Is there a way to salvage the CV model by adjusting it or the incoming measurements so that the model does not diverge? If not, is there a more preferable motion model to use or a different method to deal with motion introduced by the sensor? I am considering the constant acceleration (CA) model, TURN model (constant turn rate), and the Integrated Ornstein-Uhlenbeck (IOU) motion model. The IOU model seems promising as it does account for varying velocity with parameters determining some behaviors of the distribution of velocity, but I am unsure if it would require adaptive filtering with changing the parameters based on the particular sensor.

I have not yet tried to use a nonlinear Kalman filter, like a Sigma Point Kalman Filter (UKF), to see how this would perform. If this is the appropriate solution, I am uncertain of a justification why this would even be a remedy for the issue. Naturally, I would like to extend my above example to the case where I have nonlinear motion for the object I am tracking, but I wanted to solve the linear target motion case first without moving to a nonlinear Kalman filter.

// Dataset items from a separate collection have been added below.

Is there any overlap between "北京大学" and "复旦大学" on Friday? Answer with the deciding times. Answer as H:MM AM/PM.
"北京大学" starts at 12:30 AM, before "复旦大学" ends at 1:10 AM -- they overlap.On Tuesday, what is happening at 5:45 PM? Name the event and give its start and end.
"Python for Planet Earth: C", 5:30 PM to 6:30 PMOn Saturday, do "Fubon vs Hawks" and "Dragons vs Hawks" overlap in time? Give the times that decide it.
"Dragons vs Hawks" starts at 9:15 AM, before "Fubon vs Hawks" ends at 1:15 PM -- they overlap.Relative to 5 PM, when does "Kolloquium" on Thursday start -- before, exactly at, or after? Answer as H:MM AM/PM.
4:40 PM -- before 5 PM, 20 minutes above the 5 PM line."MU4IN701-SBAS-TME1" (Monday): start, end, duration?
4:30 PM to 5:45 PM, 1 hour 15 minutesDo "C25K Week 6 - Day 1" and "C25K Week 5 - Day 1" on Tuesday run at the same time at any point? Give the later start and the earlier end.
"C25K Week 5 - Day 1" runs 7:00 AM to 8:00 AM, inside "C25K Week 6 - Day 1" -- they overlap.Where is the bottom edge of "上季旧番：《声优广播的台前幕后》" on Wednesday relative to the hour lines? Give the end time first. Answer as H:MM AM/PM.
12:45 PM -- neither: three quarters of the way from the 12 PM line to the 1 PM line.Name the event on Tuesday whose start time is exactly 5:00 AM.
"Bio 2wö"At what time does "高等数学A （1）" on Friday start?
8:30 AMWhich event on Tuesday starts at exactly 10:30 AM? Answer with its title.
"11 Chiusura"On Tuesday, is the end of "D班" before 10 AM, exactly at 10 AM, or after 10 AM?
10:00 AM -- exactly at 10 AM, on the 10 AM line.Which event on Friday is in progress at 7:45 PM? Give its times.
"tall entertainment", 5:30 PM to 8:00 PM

I am aware a Particle Filter may be a solution to this problem, but I would like to stick to a filter with complexity more comparable to a Kalman Filter.

Any input on how to apply a Kalman filter with moving target and moving sensors would be greatly appreciated. I am new to Kalman filtering, so any references where I could read about filtering with this particular issues would also be welcome!

EDIT: as requested, the sensor paths for majority of the sensors are known, and some others have sensor paths that are unknown.

The information I have about the object from each sensor is it’s position (Latitude, Longitude, Altitude). Some, but not all, sensors give me velocity (speed and course).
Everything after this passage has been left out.